Thursday May 1st 2025 9:30 AM - 11:30 AM

Title: Investigating the Rate of Change Development of Two Latina Undergraduate Students from an Anti-Deficit Perspective: A Cultural Approach to Mathematical Caring Relations

Abstract:

This study introduces cultural mathematical caring relations (CMCRs) as a framework that extends Hackenberg’s (2005b) mathematical caring relations by integrating two tenets of culturally relevant pedagogy (Ladson-Billings, 1995): academic achievement and cultural competence. Framed within radical constructivism, CMCRs prioritize students’ cognitive growth and development while affirming their cultural and experiential identities by embedding their funds of knowledge into the learning process. Through a constructivist teaching experiment with two students, Yari and Jocelyn, this research investigates how working to establish and maintain CMCRs can influence Latin* students’ rate of change development.

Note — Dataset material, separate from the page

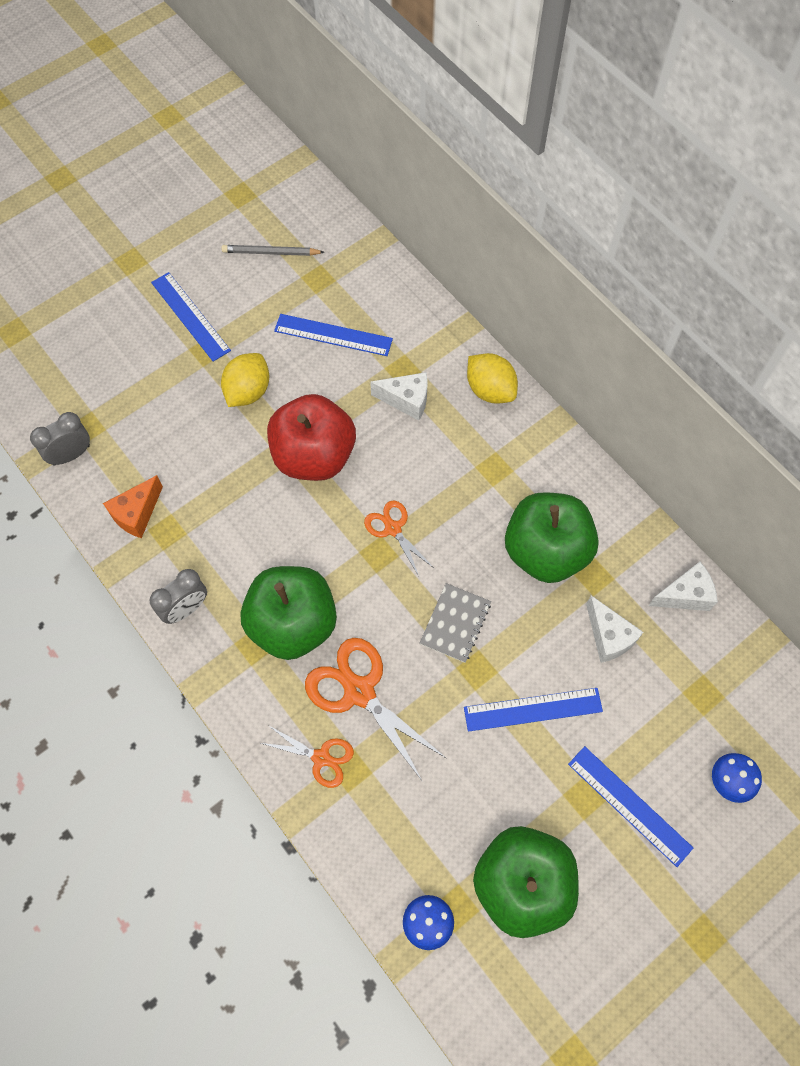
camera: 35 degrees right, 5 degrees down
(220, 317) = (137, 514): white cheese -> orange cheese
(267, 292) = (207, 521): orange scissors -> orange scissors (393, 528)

Findings illustrate that CMCRs supported the development of Yari and Jocelyn’s rate of change reasoning, even when their progress did not align neatly with traditional developmental frameworks. The study also identifies four key factors that shaped the success and challenges of working to establish and maintain CMCRs: (1) teacher decisions, (2) the role of students’ funds of knowledge in their mathematical reasoning, (3) witness-researcher support, and (4) external influences on students’ mathematical growth.

Ultimately, this work challenges deficit discourses about Latin* students in mathematics by showcasing how CMCRs highlight the assets in their cultural and lived experiences, as well as the strengths in their mathematical reasoning. It demonstrates that CMCRs can maintain mathematical rigor while simultaneously valorizing students’ funds of knowledge, inviting a reimagining of what counts as “meaningful” in cognitive research.